### Task material

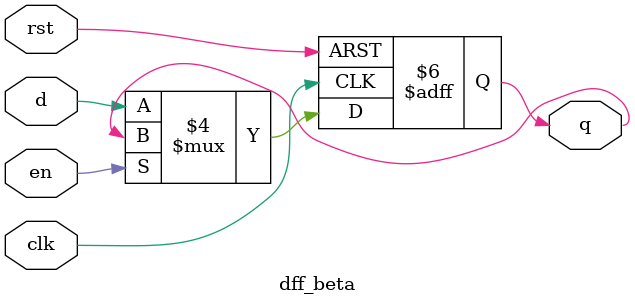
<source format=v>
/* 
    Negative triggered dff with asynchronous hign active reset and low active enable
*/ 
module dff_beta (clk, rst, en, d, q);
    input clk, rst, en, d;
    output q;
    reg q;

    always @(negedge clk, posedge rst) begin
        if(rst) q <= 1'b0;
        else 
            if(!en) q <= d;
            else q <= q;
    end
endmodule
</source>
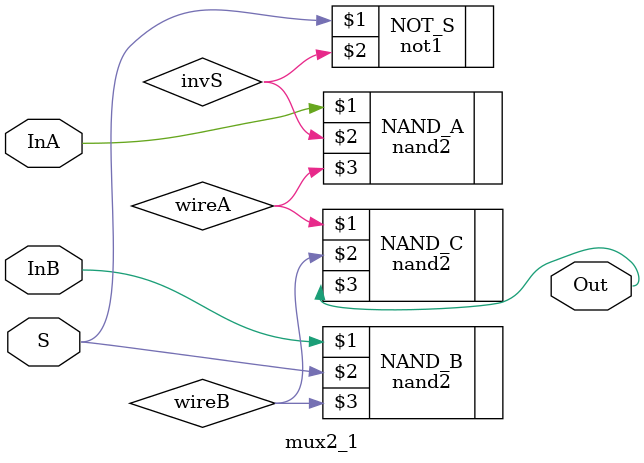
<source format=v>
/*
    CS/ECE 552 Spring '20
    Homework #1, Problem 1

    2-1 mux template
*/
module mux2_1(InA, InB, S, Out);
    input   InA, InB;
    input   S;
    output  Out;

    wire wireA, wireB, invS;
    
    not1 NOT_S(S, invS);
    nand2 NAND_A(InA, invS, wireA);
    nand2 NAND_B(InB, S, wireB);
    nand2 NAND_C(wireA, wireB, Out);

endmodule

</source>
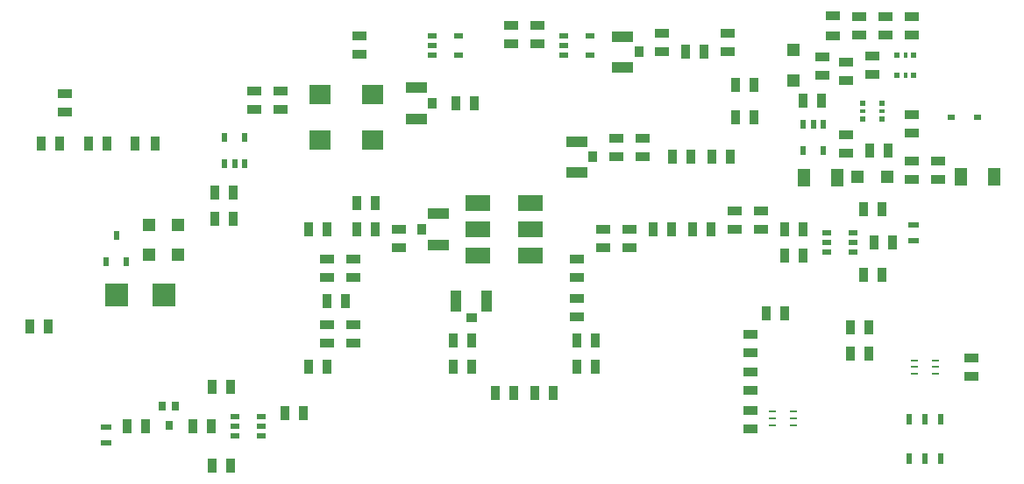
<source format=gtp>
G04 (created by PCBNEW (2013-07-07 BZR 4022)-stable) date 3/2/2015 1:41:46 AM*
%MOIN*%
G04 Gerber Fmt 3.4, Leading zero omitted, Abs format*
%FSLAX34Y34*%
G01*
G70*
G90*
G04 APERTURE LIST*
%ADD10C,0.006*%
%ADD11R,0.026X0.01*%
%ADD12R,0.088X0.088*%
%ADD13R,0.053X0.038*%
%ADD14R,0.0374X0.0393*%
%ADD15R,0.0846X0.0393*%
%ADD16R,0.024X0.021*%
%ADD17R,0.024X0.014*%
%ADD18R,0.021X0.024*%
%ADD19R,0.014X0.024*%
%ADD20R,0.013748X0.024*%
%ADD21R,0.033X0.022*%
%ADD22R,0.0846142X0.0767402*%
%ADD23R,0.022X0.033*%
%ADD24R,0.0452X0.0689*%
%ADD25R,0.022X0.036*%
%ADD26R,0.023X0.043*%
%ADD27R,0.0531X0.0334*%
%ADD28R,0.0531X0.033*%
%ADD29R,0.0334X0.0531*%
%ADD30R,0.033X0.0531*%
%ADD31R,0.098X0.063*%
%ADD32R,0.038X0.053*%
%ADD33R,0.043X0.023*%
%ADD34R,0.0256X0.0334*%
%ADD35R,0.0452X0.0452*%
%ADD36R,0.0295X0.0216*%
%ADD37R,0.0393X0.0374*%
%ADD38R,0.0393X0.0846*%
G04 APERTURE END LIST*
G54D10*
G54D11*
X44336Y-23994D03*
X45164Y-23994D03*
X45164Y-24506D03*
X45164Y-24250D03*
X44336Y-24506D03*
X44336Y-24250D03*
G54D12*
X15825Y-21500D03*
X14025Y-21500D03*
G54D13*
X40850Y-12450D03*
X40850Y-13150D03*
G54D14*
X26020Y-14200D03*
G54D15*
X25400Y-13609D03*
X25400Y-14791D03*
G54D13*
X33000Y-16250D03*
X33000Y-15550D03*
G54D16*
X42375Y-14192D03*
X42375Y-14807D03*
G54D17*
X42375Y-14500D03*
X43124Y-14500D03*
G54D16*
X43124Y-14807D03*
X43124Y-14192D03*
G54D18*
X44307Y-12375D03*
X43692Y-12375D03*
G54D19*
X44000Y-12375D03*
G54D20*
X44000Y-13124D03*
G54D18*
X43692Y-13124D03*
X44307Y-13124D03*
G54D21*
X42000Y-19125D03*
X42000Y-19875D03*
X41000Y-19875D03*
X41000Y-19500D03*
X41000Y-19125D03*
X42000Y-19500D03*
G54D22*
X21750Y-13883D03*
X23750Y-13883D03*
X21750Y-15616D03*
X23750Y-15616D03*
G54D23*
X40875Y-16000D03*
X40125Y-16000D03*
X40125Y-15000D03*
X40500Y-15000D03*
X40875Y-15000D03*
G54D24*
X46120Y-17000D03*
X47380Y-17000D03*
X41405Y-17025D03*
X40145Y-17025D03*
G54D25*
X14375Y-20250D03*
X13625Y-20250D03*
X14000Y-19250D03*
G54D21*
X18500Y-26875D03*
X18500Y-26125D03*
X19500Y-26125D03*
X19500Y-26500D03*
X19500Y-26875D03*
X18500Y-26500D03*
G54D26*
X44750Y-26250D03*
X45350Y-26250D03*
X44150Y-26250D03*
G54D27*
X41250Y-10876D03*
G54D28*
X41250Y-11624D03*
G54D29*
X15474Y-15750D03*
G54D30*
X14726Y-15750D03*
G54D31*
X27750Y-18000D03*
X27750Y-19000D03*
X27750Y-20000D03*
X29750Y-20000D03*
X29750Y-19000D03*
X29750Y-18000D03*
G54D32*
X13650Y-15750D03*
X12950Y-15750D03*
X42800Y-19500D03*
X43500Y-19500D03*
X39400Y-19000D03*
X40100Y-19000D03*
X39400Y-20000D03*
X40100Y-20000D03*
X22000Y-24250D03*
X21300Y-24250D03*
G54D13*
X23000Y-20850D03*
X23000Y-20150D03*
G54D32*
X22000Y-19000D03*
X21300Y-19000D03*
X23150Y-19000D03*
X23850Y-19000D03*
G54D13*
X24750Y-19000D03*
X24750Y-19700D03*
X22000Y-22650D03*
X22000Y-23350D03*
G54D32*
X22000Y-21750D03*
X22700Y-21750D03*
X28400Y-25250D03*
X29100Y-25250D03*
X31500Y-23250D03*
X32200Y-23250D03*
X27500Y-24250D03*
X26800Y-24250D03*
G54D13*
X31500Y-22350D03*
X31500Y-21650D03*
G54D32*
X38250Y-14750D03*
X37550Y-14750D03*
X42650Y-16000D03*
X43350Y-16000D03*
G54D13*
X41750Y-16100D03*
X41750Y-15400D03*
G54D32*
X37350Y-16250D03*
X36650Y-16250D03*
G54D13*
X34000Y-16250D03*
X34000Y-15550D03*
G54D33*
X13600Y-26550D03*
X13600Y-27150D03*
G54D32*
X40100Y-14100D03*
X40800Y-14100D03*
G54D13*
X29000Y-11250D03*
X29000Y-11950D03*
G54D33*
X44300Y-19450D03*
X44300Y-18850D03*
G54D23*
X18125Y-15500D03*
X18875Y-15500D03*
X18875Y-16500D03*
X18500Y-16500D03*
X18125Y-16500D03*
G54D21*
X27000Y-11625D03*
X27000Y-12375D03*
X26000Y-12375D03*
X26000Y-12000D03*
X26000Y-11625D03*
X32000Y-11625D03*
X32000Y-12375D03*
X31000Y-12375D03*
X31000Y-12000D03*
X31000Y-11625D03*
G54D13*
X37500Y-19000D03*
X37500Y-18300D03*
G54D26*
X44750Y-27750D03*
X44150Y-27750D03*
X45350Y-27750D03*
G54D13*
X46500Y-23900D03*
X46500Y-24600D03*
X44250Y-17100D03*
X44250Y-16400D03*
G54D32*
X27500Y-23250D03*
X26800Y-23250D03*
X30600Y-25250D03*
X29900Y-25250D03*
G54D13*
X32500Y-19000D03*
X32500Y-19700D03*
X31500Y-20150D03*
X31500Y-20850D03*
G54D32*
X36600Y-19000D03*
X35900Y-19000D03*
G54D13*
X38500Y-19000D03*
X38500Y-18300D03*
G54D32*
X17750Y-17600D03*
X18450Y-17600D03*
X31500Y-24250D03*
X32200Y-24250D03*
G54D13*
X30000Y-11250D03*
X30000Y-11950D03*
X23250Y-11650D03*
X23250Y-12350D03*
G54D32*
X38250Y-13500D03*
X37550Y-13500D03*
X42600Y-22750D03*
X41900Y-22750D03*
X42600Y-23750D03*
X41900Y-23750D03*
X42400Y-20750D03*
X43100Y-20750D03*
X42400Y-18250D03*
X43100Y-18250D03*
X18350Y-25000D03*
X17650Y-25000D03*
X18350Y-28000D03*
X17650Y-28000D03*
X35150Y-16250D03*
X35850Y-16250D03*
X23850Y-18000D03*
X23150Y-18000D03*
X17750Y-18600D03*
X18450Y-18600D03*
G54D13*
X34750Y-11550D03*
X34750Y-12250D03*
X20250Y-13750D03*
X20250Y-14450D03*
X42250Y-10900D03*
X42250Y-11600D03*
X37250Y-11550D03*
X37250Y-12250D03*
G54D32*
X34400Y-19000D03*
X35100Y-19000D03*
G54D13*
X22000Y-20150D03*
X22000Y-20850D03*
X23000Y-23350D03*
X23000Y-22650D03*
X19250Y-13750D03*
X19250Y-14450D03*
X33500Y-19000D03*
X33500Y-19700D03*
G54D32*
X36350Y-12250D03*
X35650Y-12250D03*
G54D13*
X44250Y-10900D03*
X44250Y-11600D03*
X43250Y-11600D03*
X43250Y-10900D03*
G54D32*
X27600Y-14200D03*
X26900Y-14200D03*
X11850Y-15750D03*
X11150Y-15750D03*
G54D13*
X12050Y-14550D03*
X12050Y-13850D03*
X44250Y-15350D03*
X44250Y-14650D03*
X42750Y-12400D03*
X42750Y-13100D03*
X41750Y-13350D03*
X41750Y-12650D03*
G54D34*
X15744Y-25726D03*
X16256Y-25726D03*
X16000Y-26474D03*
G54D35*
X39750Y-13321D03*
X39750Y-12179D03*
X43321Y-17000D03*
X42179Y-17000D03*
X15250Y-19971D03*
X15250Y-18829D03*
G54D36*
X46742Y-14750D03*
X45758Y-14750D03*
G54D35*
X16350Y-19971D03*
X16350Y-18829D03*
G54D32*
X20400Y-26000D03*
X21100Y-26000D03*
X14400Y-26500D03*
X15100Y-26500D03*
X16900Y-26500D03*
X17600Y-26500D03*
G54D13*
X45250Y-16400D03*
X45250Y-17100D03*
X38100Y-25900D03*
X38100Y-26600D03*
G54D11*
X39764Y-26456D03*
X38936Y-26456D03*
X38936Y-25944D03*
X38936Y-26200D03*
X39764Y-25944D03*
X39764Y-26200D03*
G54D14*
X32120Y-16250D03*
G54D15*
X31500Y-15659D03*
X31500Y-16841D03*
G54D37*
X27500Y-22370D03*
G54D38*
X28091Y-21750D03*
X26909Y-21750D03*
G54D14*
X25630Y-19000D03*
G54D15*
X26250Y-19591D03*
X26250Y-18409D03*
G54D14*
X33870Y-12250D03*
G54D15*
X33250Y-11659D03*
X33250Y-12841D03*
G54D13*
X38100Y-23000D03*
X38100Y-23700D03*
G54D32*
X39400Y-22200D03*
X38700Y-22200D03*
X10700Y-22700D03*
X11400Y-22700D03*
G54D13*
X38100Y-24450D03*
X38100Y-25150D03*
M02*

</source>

######

■ Exercise:
Referring to the material above, set down exactly the lines between the line with "X39764Y-26456D03*" and the line with "X38100Y-23000D03*", inclusive, and no other lines.

■ Solution to this problem:
X39764Y-26456D03*
X38936Y-26456D03*
X38936Y-25944D03*
X38936Y-26200D03*
X39764Y-25944D03*
X39764Y-26200D03*
G54D14*
X32120Y-16250D03*
G54D15*
X31500Y-15659D03*
X31500Y-16841D03*
G54D37*
X27500Y-22370D03*
G54D38*
X28091Y-21750D03*
X26909Y-21750D03*
G54D14*
X25630Y-19000D03*
G54D15*
X26250Y-19591D03*
X26250Y-18409D03*
G54D14*
X33870Y-12250D03*
G54D15*
X33250Y-11659D03*
X33250Y-12841D03*
G54D13*
X38100Y-23000D03*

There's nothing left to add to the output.